Expuesta con un aire
extremadamente nostálgico, Rayuela dispara en el lector la fascinación por una ciudad totalmente ajena a los
catálogos de turismo, y de la
frivolidad con la que la gente ignorante suele ver a
Paris; esta es una ciudad que
interactúa por medio de sus personajes con
Buenos aires, con
Montevideo, esta es un Paris de latinos de asiáticos, interracial, cosmopolita por naturaleza que sufre hondamente su realidad, donde cuesta separa la paja del trigo solo bajo las luces de neón, y donde es obvio que el aceite no se mezcla con el agua.
RAYUELA es una novela
claramente filosófica existencialista, que indaga sobre todos los cuestionamientos que cualquier hombre se hace en algún momento de su vida, y a los cuales responde a veces de forma pueril, ridícula o ingenua; otras sumamente lógicas, profundas, y donde las mas de las veces, las conclusiones son triste. Por momentos la novela sabe a vació, pero la complejidad de la personalidad de los personajes, genera un
efecto psicológico agradable en el lector.

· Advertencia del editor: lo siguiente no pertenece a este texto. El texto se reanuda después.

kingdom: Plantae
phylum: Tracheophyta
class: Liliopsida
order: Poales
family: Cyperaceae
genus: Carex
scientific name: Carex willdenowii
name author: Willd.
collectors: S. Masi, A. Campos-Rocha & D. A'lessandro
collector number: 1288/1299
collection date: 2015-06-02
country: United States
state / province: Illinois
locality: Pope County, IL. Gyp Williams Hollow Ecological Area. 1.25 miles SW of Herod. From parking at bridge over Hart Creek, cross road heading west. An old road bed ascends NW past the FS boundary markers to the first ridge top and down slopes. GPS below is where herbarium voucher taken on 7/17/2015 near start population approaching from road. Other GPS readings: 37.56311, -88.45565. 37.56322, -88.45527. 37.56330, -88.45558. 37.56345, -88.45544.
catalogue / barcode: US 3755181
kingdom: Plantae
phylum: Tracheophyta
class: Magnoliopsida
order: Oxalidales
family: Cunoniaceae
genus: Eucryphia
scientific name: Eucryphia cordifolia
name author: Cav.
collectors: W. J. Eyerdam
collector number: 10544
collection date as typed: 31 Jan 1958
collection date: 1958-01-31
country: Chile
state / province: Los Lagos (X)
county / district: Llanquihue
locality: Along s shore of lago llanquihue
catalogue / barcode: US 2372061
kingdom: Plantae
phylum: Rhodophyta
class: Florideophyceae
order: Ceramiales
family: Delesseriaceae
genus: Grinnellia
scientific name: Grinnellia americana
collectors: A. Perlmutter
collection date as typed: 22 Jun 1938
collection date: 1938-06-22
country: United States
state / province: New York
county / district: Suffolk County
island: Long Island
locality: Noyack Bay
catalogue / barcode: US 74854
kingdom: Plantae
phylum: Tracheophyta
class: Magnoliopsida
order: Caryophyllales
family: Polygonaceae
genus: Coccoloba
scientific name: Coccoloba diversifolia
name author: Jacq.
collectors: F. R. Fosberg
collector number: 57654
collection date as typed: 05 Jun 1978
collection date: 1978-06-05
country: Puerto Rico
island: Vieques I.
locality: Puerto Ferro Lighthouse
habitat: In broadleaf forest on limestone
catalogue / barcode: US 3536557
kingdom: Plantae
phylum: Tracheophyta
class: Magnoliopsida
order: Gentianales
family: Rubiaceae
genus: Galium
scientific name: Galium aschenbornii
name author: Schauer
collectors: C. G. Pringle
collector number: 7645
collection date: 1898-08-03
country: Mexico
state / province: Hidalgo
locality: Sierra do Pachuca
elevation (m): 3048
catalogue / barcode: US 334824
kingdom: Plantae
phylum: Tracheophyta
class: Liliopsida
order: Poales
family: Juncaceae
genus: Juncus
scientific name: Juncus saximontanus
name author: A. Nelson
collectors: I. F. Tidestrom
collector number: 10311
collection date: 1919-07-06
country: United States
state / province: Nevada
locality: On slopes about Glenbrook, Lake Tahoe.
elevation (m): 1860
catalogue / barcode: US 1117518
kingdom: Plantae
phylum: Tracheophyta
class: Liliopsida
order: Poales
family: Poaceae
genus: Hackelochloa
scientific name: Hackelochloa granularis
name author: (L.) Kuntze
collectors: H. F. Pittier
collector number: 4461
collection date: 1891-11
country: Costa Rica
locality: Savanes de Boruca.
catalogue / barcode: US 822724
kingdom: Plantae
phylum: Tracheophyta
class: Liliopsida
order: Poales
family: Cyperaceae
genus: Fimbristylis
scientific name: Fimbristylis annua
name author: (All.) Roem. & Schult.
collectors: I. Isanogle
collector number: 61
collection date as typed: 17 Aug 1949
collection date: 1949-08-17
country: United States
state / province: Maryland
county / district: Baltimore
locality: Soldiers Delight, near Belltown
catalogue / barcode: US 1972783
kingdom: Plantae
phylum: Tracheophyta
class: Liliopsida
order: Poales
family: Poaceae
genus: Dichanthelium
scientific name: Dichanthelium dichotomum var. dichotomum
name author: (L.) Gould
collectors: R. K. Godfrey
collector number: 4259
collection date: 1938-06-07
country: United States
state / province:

Esta novela es indudablemente un
imprescindible de la literatura del siglo XX, y solo Dios sabe y quizás, tal vez, también algún miembro de la
Academia de Estocolmo, porque no le dieron el
Nóbel a Cortazar. La trama de la novela es
infinita, y es posible releerla siempre, yo encontré en ella una que me gusta, y que me ha generado una pregunta, ¿en donde estará Sofía?... seguramente tu encontraras la tuya, y nunca dejaras de leer este libro;
“paf se acabó”.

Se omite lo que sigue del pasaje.